Но после вручения диплома, советские власти заявили афганскому выпускнику, что интернационализм, конечно, интернационализмом, но надо и совесть иметь, и пора бы ему уже возвращаться на родину, чтобы там на практике применить радиоинженерные принципы Марксистко-Ленинской технологии.
Афганистан радостно встретил своего, похеренного шуравимами, сына, и Ассаду было заявлено, что он, как инженер радиомарксизма, с армейской рацией за плечами, должен послужить на благо отечества.
Но в Афганистане всё делается исключительно через родственные связи. И умирают там, конечно, тоже только по блату. Двоюродный дядя Ассада, Наджиб, уже стал начальником стройки, так как смог доказать, что вопрос строительства здания КГБ для него равносилен вопросу построения коммунизма во всём мире. Естественно, что такому важному человеку, как главный строитель КГБэшного коммунизма, было не обойтись без радиста, который передавал бы в Москву шифровки о расходе строительных материалов.
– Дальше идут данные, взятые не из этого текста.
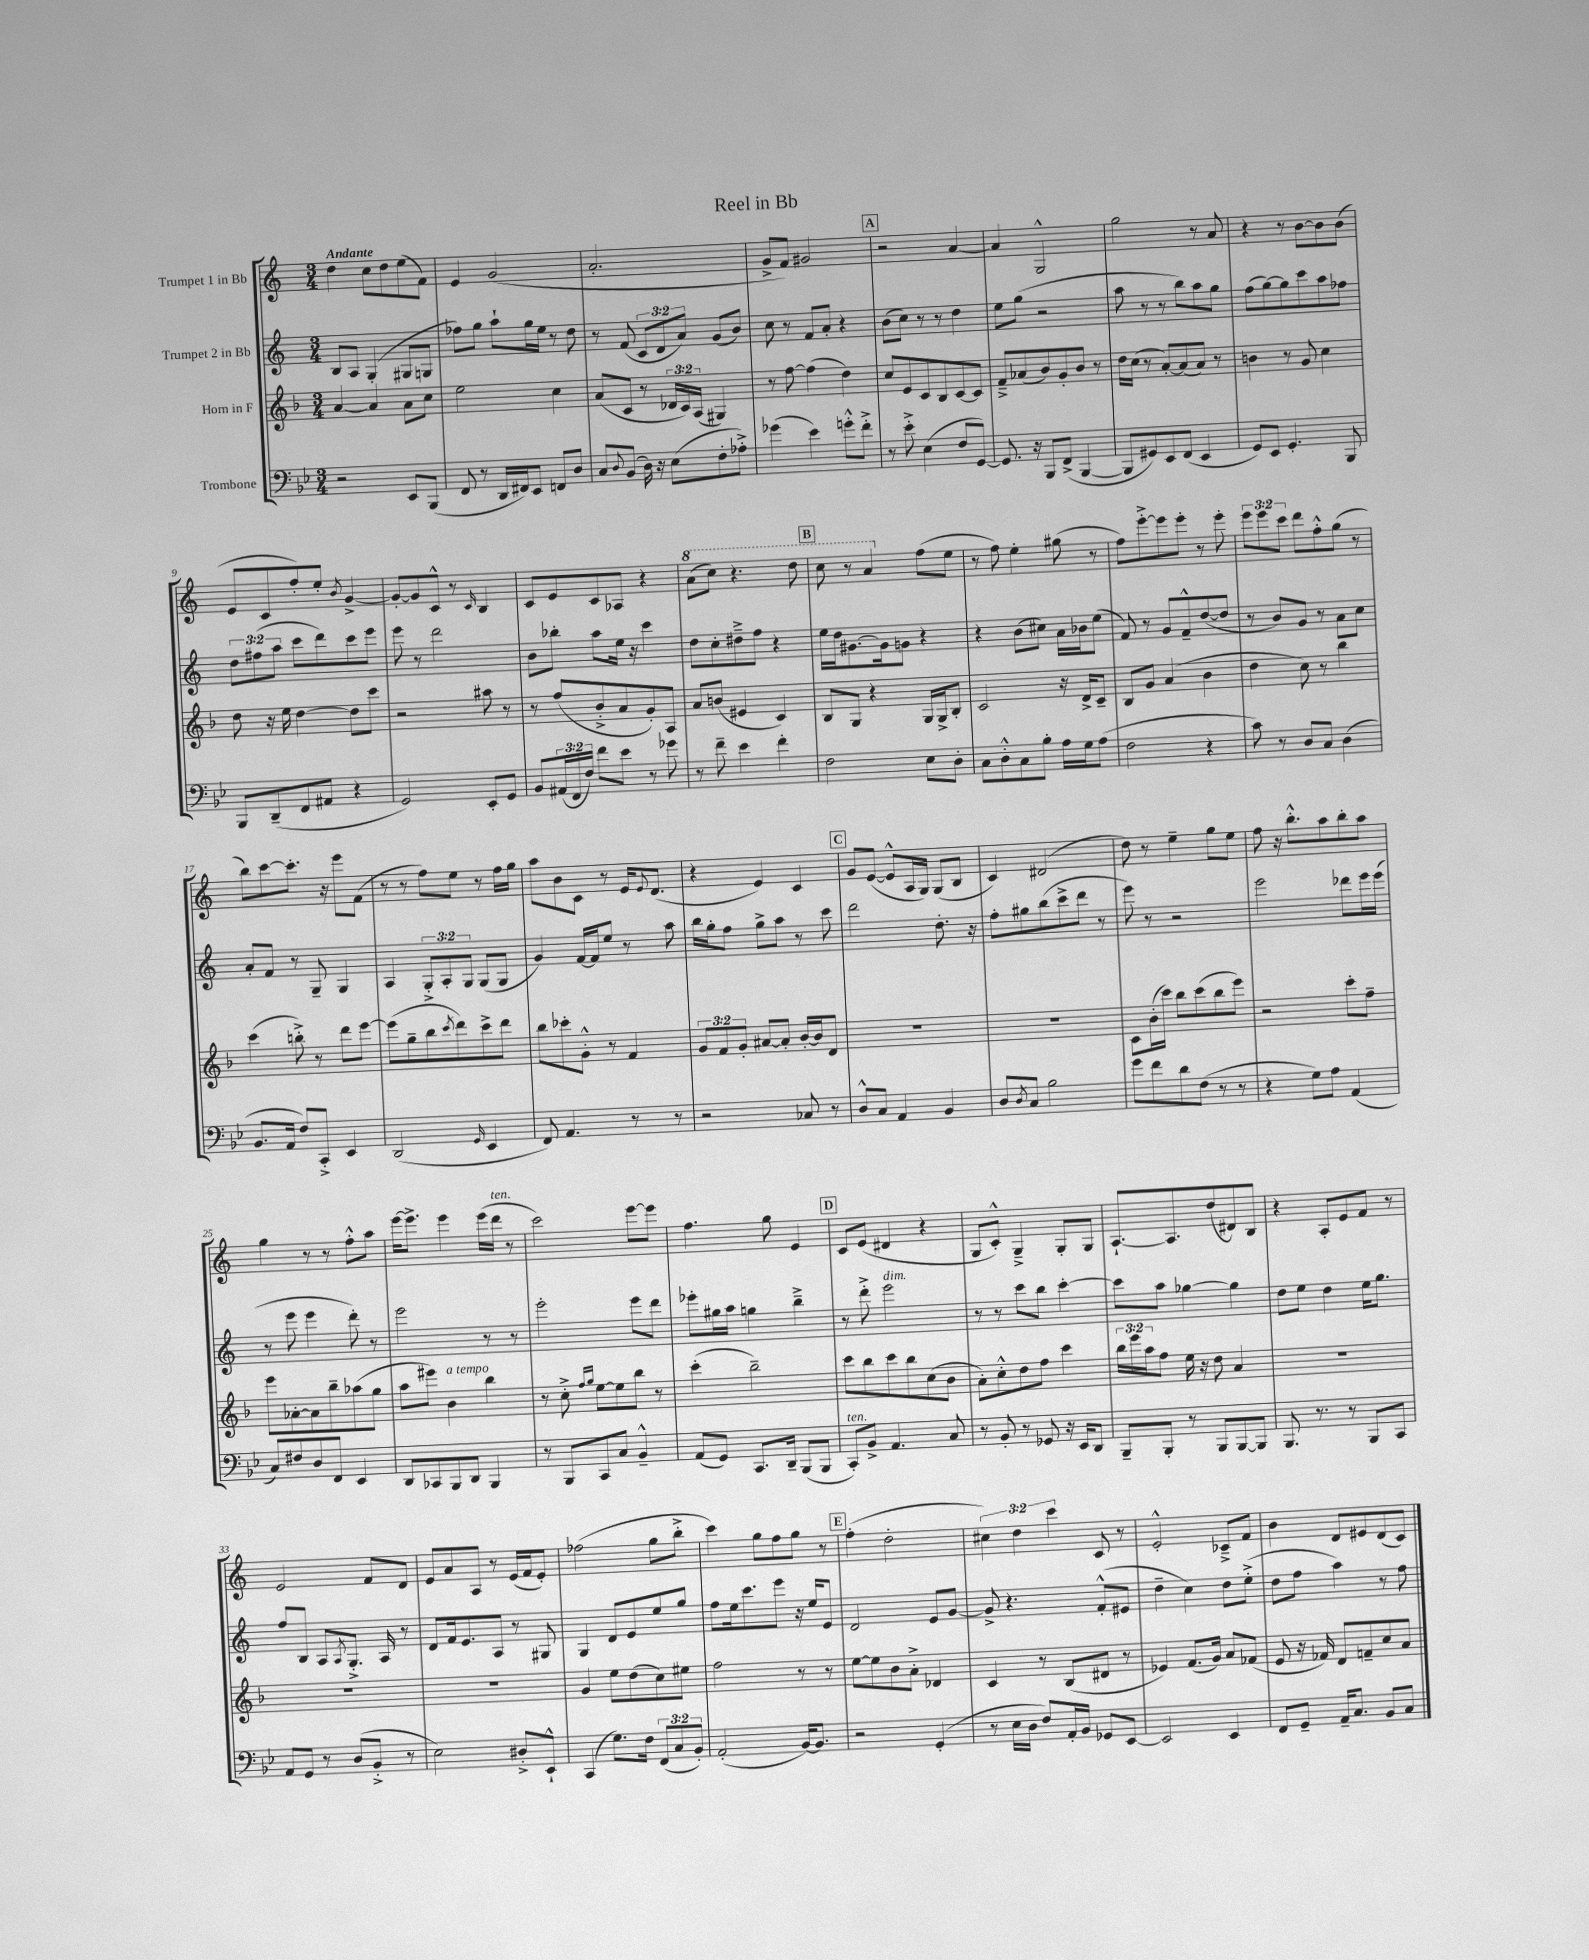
\header { title = "Reel in Bb" }
<<
\new StaffGroup <<
\new Staff = "s0" \with { instrumentName = "Trumpet 1 in Bb" } {
    \clef treble \key c \major \numericTimeSignature \time 3/4 \override Staff.TupletNumber.text = #tuplet-number::calc-fraction-text \tempo "Andante"
    d''4 c''8 d''8 e''8( f'8) |
    e'4 g'2( |
    a'2.-. |
    g'8-> f'8) gis'2 |
    \mark \markup { \box "A" } r2 a'4~ |
    a'4 g2-^ |
    g''2 r8 a'8 |
    r4 r8 b'8~ b'8 b'8( |
    e'8 c'8 f''8-.) e''8-. \acciaccatura { b'8 } g'4~-> |
    g'8~-. g'8 c'8-^ r8 \grace { c'16 } b4 |
    c'8 e'8 c'8 aes8 r4 |
    \ottava #1 a''8( c'''8) r4. d'''8 |
    \mark \markup { \box "B" } c'''8 r8 a''4 \ottava #0 f''8( e''8 |
    r8 f''8) e''4-. gis''8( r8 |
    f''8) e'''8~-.-> e'''8 e'''8-. r8 e'''8-. |
    \tuplet 3/2 { e'''8 e'''8 c'''8 } d'''8 f''8-.-^ g''8( r8 |
    b''8) c'''8~ c'''8.-. r16 e'''8 f'8( |
    r8 r8 f''8) e''8 r8 f''16 g''16 |
    a''8 b'8 c'8 r8 e'16 \appoggiatura { e'8 } d'8.( |
    r4 e'4) c'4 |
    \mark \markup { \box "C" } g'8 e'8~( e'8-^ a16 g16) g8( b8 |
    c'4) dis'2( |
    d''8) r8 e''4-- g''8 e''8 |
    f''8 r16 b''8.-.-^ a''8 b''8-. a''8 |
    g''4 r8 r8 f''8-.-^ a''8 |
    e'''16~ e'''8.-> e'''4 e'''16( d'''16^\markup { \italic "ten." } r8 |
    c'''2) e'''8~ e'''8 |
    f''4. g''8 e'4 |
    \mark \markup { \box "D" } c'8 e'8( dis'4 r4 |
    g8 c'8-.-^) g4---> g8-. g8 |
    a8.~-! a8. d''8( dis'8) b8 |
    r4 a8-. e'8 f'8 r8 |
    e'2 f'8 d'8 |
    e'8 a'8 a8 r8 e'16( f'16 e'8-.) |
    fes''2( g''8 b''8-.-> |
    c'''4) g''8 f''8 g''8 r8 |
    \mark \markup { \box "E" } f''4-.( d''2-. |
    \tuplet 3/2 { cis''4) d''4 c'''4 } c'8 r8 |
    e'2-.-^ ces'8---> f'8 |
    b'4 d'8 eis'8 d'8( c'8) \bar "|." |
}
\new Staff = "s1" \with { instrumentName = "Trumpet 2 in Bb" } {
    \clef treble \key c \major \numericTimeSignature \time 3/4 \override Staff.TupletNumber.text = #tuplet-number::calc-fraction-text
    b8 a8 g4-.( gis8 g8 |
    fes''8) g''8 a''8-! g''16 e''16 r8 d''8 |
    r8 f'8( \tuplet 3/2 { c'8 d'8 a'8) } g'8( b'8) |
    c''8 r8 f'8 a'8-. r4 |
    \mark \markup { \box "A" } b'8( c''8) r8 r8 d''4 |
    e''8 g''8( r2 |
    a''8 r8 r8 b''8) a''8 g''8 |
    f''8( g''8~) g''8 c'''8 a''8 fes''8 |
    \tuplet 3/2 { d''8 fis''8( a''8 } c'''8 d'''8) c'''8 e'''8 |
    e'''8 r8 d'''2 |
    b'8 bes''8-. a''8 e''16 r16 c'''4 |
    d''8 c''8-. dis''8---> f''8 r4 |
    \mark \markup { \box "B" } e''16 d''16 gis'8.~ gis'16 g'8 r4 |
    r4 b'8( cis''8) a'16 bes'16 e''8( |
    f'8) r8 g'8 f'8---^ d''8~( d''8 |
    r8 b'8) g'8 r8 a'8 c''8 |
    a'8-. f'8 r8 g8-- g4 |
    a4 \tuplet 3/2 { g8-.-> a8-. g8 } g8( g8 |
    g'4) f'16~ f'16 e''8 r8 a''8 |
    b''16 g''16-. f''8 g''8-> a''8 r8 c'''8 |
    \mark \markup { \box "C" } d'''2 d''8.-. r16 |
    f''8-. gis''8 b''8( c'''8-> d'''8 r8 |
    e'''8) r8 r2 |
    e'''2 des'''8 e'''16 e'''16( |
    r8 e'''8 e'''4 d'''8-.) r8 |
    e'''2 r8 r8 |
    e'''2-. e'''8 d'''8 |
    ees'''8-. gis''16 a''16 g''4 b''4---> |
    \mark \markup { \box "D" } r8 d'''8-.-> e'''2^\markup { \italic "dim." } |
    r8 r8 c'''8 b''8 c'''4~-. |
    c'''8 a''8 ges''4~ ges''4 |
    d''8 e''8 d''4 e''16 g''8. |
    f''8 b8 a8 \acciaccatura { a8 } g8.-.-> a16 r8 |
    d'8 f'16 e'8. a8 r8 gis8 |
    g4 d'8 e'8 e''8 g''8 |
    f''8 e''16 c'''8. e'''8 r16 e''16 e'8 |
    \mark \markup { \box "E" } d'2 e'8 g'8~ |
    g'8-> r4. f'8-.-^( eis'8 |
    d''4-- c''4) d''8 e''8-.->( |
    d''8 f''8 a''4) r8 f''8 \bar "|." |
}
\new Staff = "s2" \with { instrumentName = "Horn in F" } {
    \clef treble \key f \major \numericTimeSignature \time 3/4 \override Staff.TupletNumber.text = #tuplet-number::calc-fraction-text
    a'4~ a'4 a'8 c''8 |
    e''2 c''4 |
    a'8( c'8 r8 \tuplet 3/2 { des'16 c'16) a16( } gis4) |
    r8 f''8~ f''4( d''4) |
    \mark \markup { \box "A" } c''8 e'8 c'8 bes8 c'8~ c'8 |
    f'8---> aes'8( bes'8) g'8-. bes'8 r8 |
    d''16 c''16( r8 a'8~-.) a'8( a'8) r8 |
    b'4 r8 g'8 c''4 |
    d''8 r16 e''16 d''4~ d''8 c'''8 |
    r2 ais''8 r8 |
    r8 f''8( bes'8-.-> a'8 g'8-.) a8 |
    a'8 b'8( eis'4 c'4) |
    \mark \markup { \box "B" } bes8 g8 r4 g16 g16-> bes8-. |
    c'2 r16 d'16-> c'8-- |
    bes8 g'8 a'4( bes'4 |
    d''4 c''8) r8 bes''4 |
    c'''4( b''8-.->) r8 d'''8 e'''8~ |
    e'''8( g''8-- bes''8 \acciaccatura { c'''8 } d'''8) c'''8-> d'''8 |
    bes''8 ces'''8-. g'8-.-^ r8 f'4 |
    \tuplet 3/2 { g'8 f'8 g'8-. } ais'8~ ais'8-. bes'16~-. bes'16 d'8 |
    \mark \markup { \box "C" } R2. |
    R2. |
    c'8 bes'16-.( c'''16) bes''8 c'''8( bes''8 e'''8) |
    r2 c'''8-. f''8-- |
    e'''8 aes'8~-. aes'8 bes''8-- aes''8( g''8 |
    a''8 eis'''8) bes'4^\markup { \italic "a tempo" } bes''4 |
    r8 c''8-.-> \grace { f''16 g''16 } e''8~ e''8 bes''8 r8 |
    c'''4-.( bes''2--) |
    \mark \markup { \box "D" } c'''8 bes''8 c'''8 bes''8 c''8( bes'8 |
    a'8-.) c''8-.-^ d''8 f''8 c'''4 |
    \tuplet 3/2 { bes''16 e'''16 a''16 } f''8 e''16 r16 d''8 a'4 |
    R2. |
    R2. |
    R2. |
    g'4 e''8 d''8( c''8) eis''8 |
    f''2 r8 r8 |
    \mark \markup { \box "E" } e''8~ e''8 bes'8 a'8-.-> des'4 |
    c'4 r8 bes8( dis'8 r8 |
    ees'4) f'8.( g'16) a'8 fes'8( |
    e'8 r16 fes'16) d'8 f'8-- c''8 a'8 \bar "|." |
}
\new Staff = "s3" \with { instrumentName = "Trombone" } {
    \clef bass \key bes \major \numericTimeSignature \time 3/4 \override Staff.TupletNumber.text = #tuplet-number::calc-fraction-text
    r2 ees,8 bes,,8( |
    f,8 r8 d,16 fis,16) ees,8 f,8 d8 |
    c8 \appoggiatura { d8 } bes,8( d16) r16 ees8( f8-. aes8-.->) |
    ges'4( ees'4) g'8-.-^ f'8-.-> |
    \mark \markup { \box "A" } r8 ees'8-.-> ees4( f8 g,8~) |
    g,8. r16 bes,,8 f,8->( bes,,4~ |
    bes,,8 gis,8) ees,8 f,8( ees,4 |
    g,8) ees,8 g,4.-. bes,,8 |
    bes,,8 d,8--( f,8 ais,8 r4 |
    g,2) ees,8-. g,8 |
    bes,8 \tuplet 3/2 { ais,16( f,16 f16) } f'8 ees'8 r8 ges'8 |
    r8 f'8-- ees'4 f'4-. |
    \mark \markup { \box "B" } f2 ees8 d8-. |
    c8 d8-.-^ c8 bes8-. a16 g16 a8( |
    f2 r4 |
    c'8) r8 d8 c8 d4( |
    bes,8. a,16 f8) c,8-.-> ees,4 |
    d,2( \grace { g,16 } ees,4 |
    f,8) a,4. r8 r8 |
    r2 ces8 r8 |
    \mark \markup { \box "C" } d8-^ c8 a,4 bes,4 |
    d8 \acciaccatura { d8 } c8 bes2 |
    g'8 f'8 d'8 f8( r8 r8 |
    r4 g8) a8 a,4( |
    c8) fis8 d8 f,8 ees,4 |
    d,8 ces,8 bes,,8 d,8 bes,,4 |
    r8 bes,,8 c,8 c8 bes,4---^ |
    a,8( g,8) c,8. d,16-- bes,,8( bes,,8 |
    \mark \markup { \box "D" } c,8-.^\markup { \italic "ten." }) bes,8-> a,4. c8 |
    r8 bes,8-. r8 ges,8 r16 ees,16 d,8 |
    bes,,8-- bes,,8-. r8 bes,,8 bes,,8~ bes,,8 |
    bes,,8. r8. r8 bes,,8 c,8 |
    a,8 g,8 r8 d8( bes,8-.-> r8 |
    ees2) dis8-.-> ees,8-!-^ |
    c,4( g8.) f16 \tuplet 3/2 { f,8( c8 bes,8-.) } |
    a,2-.( bes,16~) bes,8. |
    \mark \markup { \box "E" } r2 g,4-.( |
    r8 ees16 d16 f8) a,16-. bes,16 ges,8 ees,8~ |
    ees,2 ees,4 |
    f,8 g,8-- a,16-- c8. bes,8 c8 \bar "|." |
}
>>
>>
Когда Ассад попал под начало Наджиба, он с удивлением обнаружил, что у того не только нет рации, но и самих строительных материалов. Высота стены будущего здания КГБ не позволяла верить, что прошло уже пять лет с тех пор, как двоюродный дядя Ассада, еще будучи каменщиком, клал на неё свои красные кирпичи. Потом, видимо, он на неё положил болт. Рабочих на строительной площадке не было, и казалось, что они просто вышли на длительный обеденный перерыв, который не заканчивается никогда. Наджиб в ответ на удивление родственника сказал, что строительство коммунизма - это очень сложный и длительный процесс, нуждающийся в особом диалектическом подходе. Диалектический же подход заключается в отстаивании левых взглядов, с тем чтобы всё разворачивать налево. Будучи идейно грамотным работником, Наджиб за эти годы успел возвести себе два особняка из красных кирпичей, и, если бы в первый из них не попала советская бомба, а в другой душманский снаряд, он, по собственному признанию, давно бы уже построил коммунизм в отдельно взятой семье.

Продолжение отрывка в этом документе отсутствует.